**WHAT TO DO:**
Repeat the lines below word for word, from the line with "s=24. Take it from the photo that follows." up to and including the line with "h=10 m=21 s=52", and nothing else.

++++++++

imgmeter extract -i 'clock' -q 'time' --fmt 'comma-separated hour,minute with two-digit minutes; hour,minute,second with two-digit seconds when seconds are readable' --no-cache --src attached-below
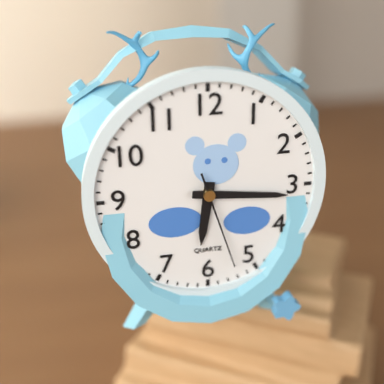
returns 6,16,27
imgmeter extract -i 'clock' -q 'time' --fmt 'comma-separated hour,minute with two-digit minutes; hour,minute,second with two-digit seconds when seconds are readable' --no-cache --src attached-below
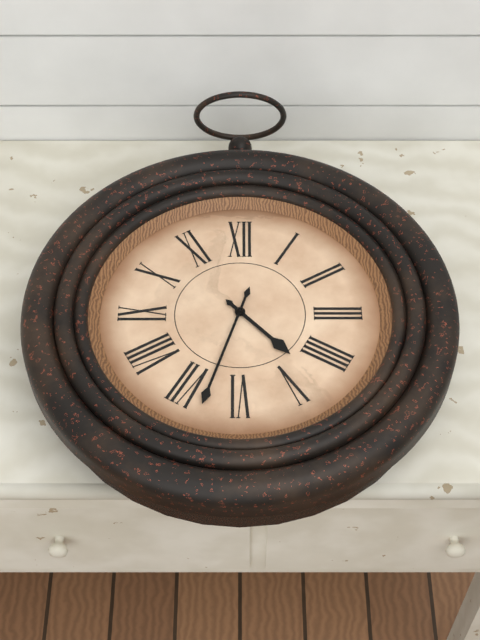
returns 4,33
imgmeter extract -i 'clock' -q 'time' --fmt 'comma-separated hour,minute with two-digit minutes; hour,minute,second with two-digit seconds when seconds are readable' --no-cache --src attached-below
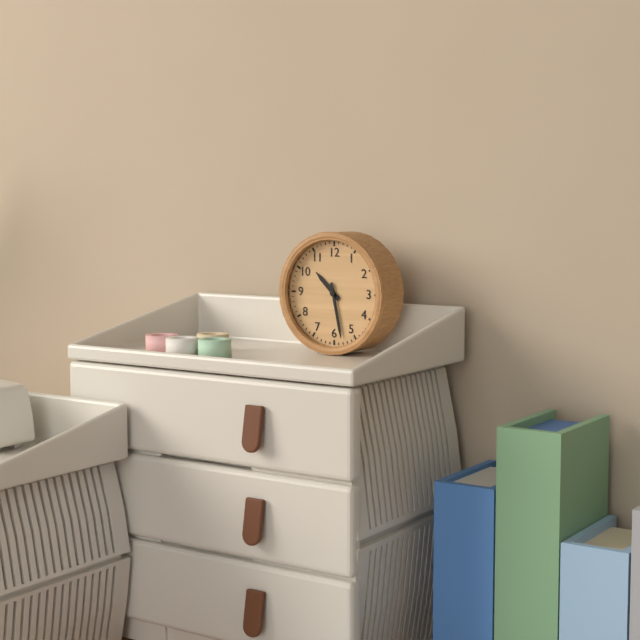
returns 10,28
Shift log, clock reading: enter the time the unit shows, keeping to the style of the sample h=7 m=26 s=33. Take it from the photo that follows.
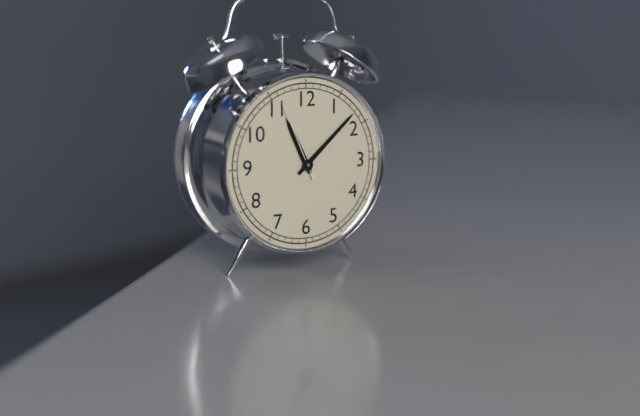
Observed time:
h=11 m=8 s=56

++++++++

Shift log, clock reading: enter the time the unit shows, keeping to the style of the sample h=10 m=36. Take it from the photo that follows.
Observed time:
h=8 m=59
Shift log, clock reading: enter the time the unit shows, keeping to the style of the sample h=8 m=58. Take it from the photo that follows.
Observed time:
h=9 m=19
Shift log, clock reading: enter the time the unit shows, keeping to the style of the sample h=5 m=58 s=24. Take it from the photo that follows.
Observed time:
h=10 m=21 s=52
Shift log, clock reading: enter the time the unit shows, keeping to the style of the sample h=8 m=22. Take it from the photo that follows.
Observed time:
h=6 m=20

++++++++

**RESPONSE TO THIS TASK:**
Shift log, clock reading: enter the time the unit shows, keeping to the style of the sample h=5 m=58 s=24. Take it from the photo that follows.
Observed time:
h=10 m=21 s=52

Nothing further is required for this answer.